Viele Erwachsenenvertretungen könnten verhindert werden. Doch es fehlen regionale Unterstützungsangebote, damit Menschen mit intellektuellen Beeinträchtigungen oder psychischen Erkrankungen im Alltag ohne Vertretung zurechtkommen. Ämter und Behörden schaffen es nicht, Abläufe und Kommunikation barrierefrei zu gestalten. „Die Bundesländer fühlten sich bisher für die Umsetzung der Behindertenrechtskonvention nicht zuständig. Der UN-Ausschuss hat erneut klipp und klar festgestellt, dass die Länder dazu vertraglich verpflichtet sind“, zeigt sich Martin Marlovits, stv. Fachbereichsleiter Erwachsenenvertretung bei VertretungsNetz erfreut. Der Ausschuss empfiehlt Österreich sogar, einen Rechtsanspruch auf angemessene finanzielle, technische und persönliche Unterstützung für ein selbstbestimmtes Leben vorzusehen.
GESELLSCHAFTLICHE TEILHABE NUR MIT SOZIALER ABSICHERUNG
Umfassende Teilhabe an der Gesellschaft ist ohne tragfähiges soziales Netz nicht zu haben. So verlangt der Ausschuss von Österreich als Vertragsstaat der Konvention, wirksame Maßnahmen zu ergreifen, um Menschen mit Behinderungen sozial abzusichern und vor Armut zu bewahren. Ein wichtiger Appell, denn das Sozialhilfegrundsatzgesetz hat in den letzten Jahren massive Verschlechterungen gebracht für jene, die als „arbeitsunfähig“ gelten, etwa wegen einer schweren psychischen Erkrankung.
„Vor dem Hintergrund von Inflation und Teuerung wird es aktuell immer schwieriger, die Wohn- und Lebenshaltungskosten für viele unserer Klient:innen zu decken. Dann ist zwar die Miete bezahlt, doch es bleibt zu wenig übrig für Lebensmittel und Kleidung. Sogar bei behinderungsbedingten Ausgaben wie etwa Wohnassistenz oder Pflegedienst muss vereinzelt schon gespart werden – komplett konträr zu den Bestimmungen der UN-Behindertenrechtskonvention“, schildert Marlovits.

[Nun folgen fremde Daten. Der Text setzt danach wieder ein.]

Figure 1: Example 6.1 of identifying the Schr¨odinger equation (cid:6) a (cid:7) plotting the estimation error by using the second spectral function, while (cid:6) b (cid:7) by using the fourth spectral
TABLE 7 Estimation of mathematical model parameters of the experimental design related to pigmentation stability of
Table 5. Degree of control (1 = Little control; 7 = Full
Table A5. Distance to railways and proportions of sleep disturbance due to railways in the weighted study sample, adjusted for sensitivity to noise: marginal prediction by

KEIN WEITERER AUSBAU VON GROSSANSTALTEN
Auch das Thema Zwangsbehandlungen und Freiheitsentzug in Haftanstalten und forensisch-therapeutischen Zentren hat den Ausschuss beschäftigt. Nach den Empfehlungen ist das Modell des Maßnahmenvollzugs, das auf eine Sonderbehandlung von (vermeintlich) straffällig gewordenen Personen mit einer psychosozialen oder intellektuellen Beeinträchtigung anknüpft, unzulässig. Die Abschaffung von Sonderanstalten für Menschen mit Behinderungen hat der Fachausschuss schon in seinen allgemeinen Richtlinien von 2014 gefordert. Österreich ist weiterhin säumig und baut im Gegenzug weiterhin Großanstalten aus – auch dies ein Punkt, der in den concluding observations stark kritisiert wird.

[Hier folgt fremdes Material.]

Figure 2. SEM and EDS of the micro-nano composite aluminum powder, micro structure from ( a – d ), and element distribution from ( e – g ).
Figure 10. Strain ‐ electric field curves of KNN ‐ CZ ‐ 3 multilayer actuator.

„Die UN-Empfehlungen sind umfangreich und sehr deutlich. Sie sollten nun zum Anlass genommen werden, um bei der Umsetzung von Inklusion endlich von der Bremse weg und aufs Gas zu steigen“, so Marlovits. Die Empfehlungen aus der Staatenprüfung sind für Österreich zwar nicht bindend, doch können sie tiefgreifende Veränderungen in Bewegung setzen. Schließlich wurde nach der letzten Prüfung im Jahr 2013 das Sachwalterrecht grundlegend reformiert.